(YOUR INSTRUCTIONS): Return every record below exactly as given.

Keypoint coordinate data:
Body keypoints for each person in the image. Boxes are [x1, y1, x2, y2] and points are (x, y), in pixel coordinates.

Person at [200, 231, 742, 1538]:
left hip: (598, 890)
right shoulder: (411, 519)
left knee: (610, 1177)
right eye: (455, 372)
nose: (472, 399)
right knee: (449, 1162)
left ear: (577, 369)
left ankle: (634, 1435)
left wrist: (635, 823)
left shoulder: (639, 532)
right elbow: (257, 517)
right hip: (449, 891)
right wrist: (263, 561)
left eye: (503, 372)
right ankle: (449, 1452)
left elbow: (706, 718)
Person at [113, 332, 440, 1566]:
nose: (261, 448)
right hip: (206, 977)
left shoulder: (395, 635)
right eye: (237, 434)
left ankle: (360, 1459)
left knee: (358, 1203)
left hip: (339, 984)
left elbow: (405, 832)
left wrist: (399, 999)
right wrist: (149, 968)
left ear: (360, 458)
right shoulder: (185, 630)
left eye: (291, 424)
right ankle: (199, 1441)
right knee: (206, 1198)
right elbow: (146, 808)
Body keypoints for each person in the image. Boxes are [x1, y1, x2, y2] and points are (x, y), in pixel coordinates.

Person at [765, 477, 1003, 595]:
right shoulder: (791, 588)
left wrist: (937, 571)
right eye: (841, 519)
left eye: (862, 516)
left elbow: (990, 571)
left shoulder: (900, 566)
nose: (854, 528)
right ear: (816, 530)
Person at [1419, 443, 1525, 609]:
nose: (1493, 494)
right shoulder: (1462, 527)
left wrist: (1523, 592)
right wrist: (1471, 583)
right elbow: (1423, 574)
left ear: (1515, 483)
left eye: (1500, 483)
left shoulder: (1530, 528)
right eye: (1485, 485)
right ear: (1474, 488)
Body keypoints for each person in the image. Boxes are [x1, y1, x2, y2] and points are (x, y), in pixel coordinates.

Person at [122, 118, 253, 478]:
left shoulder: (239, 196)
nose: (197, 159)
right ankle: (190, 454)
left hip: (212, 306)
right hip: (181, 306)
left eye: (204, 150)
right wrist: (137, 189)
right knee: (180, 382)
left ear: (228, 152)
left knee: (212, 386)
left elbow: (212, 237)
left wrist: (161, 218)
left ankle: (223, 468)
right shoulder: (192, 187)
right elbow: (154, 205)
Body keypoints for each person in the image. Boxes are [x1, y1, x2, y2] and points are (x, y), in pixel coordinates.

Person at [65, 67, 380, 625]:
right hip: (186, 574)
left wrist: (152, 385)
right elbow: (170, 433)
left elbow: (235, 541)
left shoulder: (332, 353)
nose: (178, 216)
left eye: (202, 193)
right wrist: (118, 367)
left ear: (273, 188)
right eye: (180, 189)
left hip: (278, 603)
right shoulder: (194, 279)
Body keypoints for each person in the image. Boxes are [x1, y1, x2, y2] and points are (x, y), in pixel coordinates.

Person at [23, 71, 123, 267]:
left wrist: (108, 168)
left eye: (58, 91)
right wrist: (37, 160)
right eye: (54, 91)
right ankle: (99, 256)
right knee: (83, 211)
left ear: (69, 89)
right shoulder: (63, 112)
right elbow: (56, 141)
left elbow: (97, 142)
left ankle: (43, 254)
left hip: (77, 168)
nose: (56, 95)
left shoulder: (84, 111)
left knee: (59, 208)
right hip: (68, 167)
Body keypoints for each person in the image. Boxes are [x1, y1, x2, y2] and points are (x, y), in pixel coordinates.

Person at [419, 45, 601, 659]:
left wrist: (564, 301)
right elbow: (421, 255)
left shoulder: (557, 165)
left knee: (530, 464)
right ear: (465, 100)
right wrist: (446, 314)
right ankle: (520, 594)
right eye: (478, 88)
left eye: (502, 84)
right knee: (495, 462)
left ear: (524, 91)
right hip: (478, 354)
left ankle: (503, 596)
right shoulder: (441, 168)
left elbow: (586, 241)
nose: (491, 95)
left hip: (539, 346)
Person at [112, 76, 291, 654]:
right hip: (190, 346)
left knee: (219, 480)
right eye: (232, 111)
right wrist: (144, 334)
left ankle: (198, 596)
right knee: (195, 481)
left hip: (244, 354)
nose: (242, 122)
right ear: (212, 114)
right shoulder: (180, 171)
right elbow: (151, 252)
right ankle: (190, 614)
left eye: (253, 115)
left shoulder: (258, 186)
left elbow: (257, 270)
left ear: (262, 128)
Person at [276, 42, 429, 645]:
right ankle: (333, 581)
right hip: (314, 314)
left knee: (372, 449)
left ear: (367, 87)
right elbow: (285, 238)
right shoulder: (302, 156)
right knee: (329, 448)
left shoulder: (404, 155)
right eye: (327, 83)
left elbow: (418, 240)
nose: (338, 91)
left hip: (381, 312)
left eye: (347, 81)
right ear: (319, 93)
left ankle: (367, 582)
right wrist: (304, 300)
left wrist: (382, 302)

(FINISHED EXERCISE):
Body keypoints for each person in the image. Boxes are [x1, y1, x2, y2] and points are (x, y), in pixel coordinates.

Person at [200, 231, 742, 1538]:
left hip: (598, 890)
right shoulder: (411, 519)
left knee: (610, 1177)
right eye: (455, 372)
nose: (472, 399)
right knee: (449, 1162)
left ear: (577, 369)
left ankle: (634, 1435)
left wrist: (635, 823)
left shoulder: (639, 532)
right elbow: (257, 517)
right hip: (449, 891)
right wrist: (263, 561)
left eye: (503, 372)
right ankle: (449, 1452)
left elbow: (706, 718)
Person at [113, 332, 440, 1566]:
nose: (261, 448)
right hip: (206, 977)
left shoulder: (395, 635)
right eye: (237, 434)
left ankle: (360, 1459)
left knee: (358, 1203)
left hip: (339, 984)
left elbow: (405, 832)
left wrist: (399, 999)
right wrist: (149, 968)
left ear: (360, 458)
right shoulder: (185, 630)
left eye: (291, 424)
right ankle: (199, 1441)
right knee: (206, 1198)
right elbow: (146, 808)
Body keypoints for each person in the image. Boxes are [x1, y1, x2, y2] and points are (x, y), in pixel coordinates.

Person at [765, 477, 1003, 595]:
right shoulder: (791, 588)
left wrist: (937, 571)
right eye: (841, 519)
left eye: (862, 516)
left elbow: (990, 571)
left shoulder: (900, 566)
nose: (854, 528)
right ear: (816, 530)
Person at [1419, 443, 1525, 609]:
nose: (1493, 494)
right shoulder: (1462, 527)
left wrist: (1523, 592)
right wrist: (1471, 583)
right elbow: (1423, 574)
left ear: (1515, 483)
left eye: (1500, 483)
left shoulder: (1530, 528)
right eye: (1485, 485)
right ear: (1474, 488)
Body keypoints for each person in the image. Boxes are [x1, y1, x2, y2] and points are (x, y), in pixel coordinates.

Person at [122, 118, 253, 478]:
left shoulder: (239, 196)
nose: (197, 159)
right ankle: (190, 454)
left hip: (212, 306)
right hip: (181, 306)
left eye: (204, 150)
right wrist: (137, 189)
right knee: (180, 382)
left ear: (228, 152)
left knee: (212, 386)
left elbow: (212, 237)
left wrist: (161, 218)
left ankle: (223, 468)
right shoulder: (192, 187)
right elbow: (154, 205)
Body keypoints for each person in the image. Boxes are [x1, y1, x2, y2] and points are (x, y), in pixel coordinates.

Person at [65, 67, 380, 625]:
right hip: (186, 574)
left wrist: (152, 385)
right elbow: (170, 433)
left elbow: (235, 541)
left shoulder: (332, 353)
nose: (178, 216)
left eye: (202, 193)
right wrist: (118, 367)
left ear: (273, 188)
right eye: (180, 189)
left hip: (278, 603)
right shoulder: (194, 279)
Body keypoints for each person in the image. Boxes are [x1, y1, x2, y2] and points are (x, y), in pixel coordinates.

Person at [23, 71, 123, 267]:
left wrist: (108, 168)
left eye: (58, 91)
right wrist: (37, 160)
right eye: (54, 91)
right ankle: (99, 256)
right knee: (83, 211)
left ear: (69, 89)
right shoulder: (63, 112)
right elbow: (56, 141)
left elbow: (97, 142)
left ankle: (43, 254)
left hip: (77, 168)
nose: (56, 95)
left shoulder: (84, 111)
left knee: (59, 208)
right hip: (68, 167)
Body keypoints for each person in the image. Boxes are [x1, y1, x2, y2] and points are (x, y), in pixel coordinates.

Person at [419, 45, 601, 659]:
left wrist: (564, 301)
right elbow: (421, 255)
left shoulder: (557, 165)
left knee: (530, 464)
right ear: (465, 100)
right wrist: (446, 314)
right ankle: (520, 594)
right eye: (478, 88)
left eye: (502, 84)
right knee: (495, 462)
left ear: (524, 91)
right hip: (478, 354)
left ankle: (503, 596)
right shoulder: (441, 168)
left elbow: (586, 241)
nose: (491, 95)
left hip: (539, 346)
Person at [112, 76, 291, 654]:
right hip: (190, 346)
left knee: (219, 480)
right eye: (232, 111)
right wrist: (144, 334)
left ankle: (198, 596)
right knee: (195, 481)
left hip: (244, 354)
nose: (242, 122)
right ear: (212, 114)
right shoulder: (180, 171)
right elbow: (151, 252)
right ankle: (190, 614)
left eye: (253, 115)
left shoulder: (258, 186)
left elbow: (257, 270)
left ear: (262, 128)
Person at [276, 42, 429, 645]:
right ankle: (333, 581)
right hip: (314, 314)
left knee: (372, 449)
left ear: (367, 87)
right elbow: (285, 238)
right shoulder: (302, 156)
right knee: (329, 448)
left shoulder: (404, 155)
right eye: (327, 83)
left elbow: (418, 240)
nose: (338, 91)
left hip: (381, 312)
left eye: (347, 81)
right ear: (319, 93)
left ankle: (367, 582)
right wrist: (304, 300)
left wrist: (382, 302)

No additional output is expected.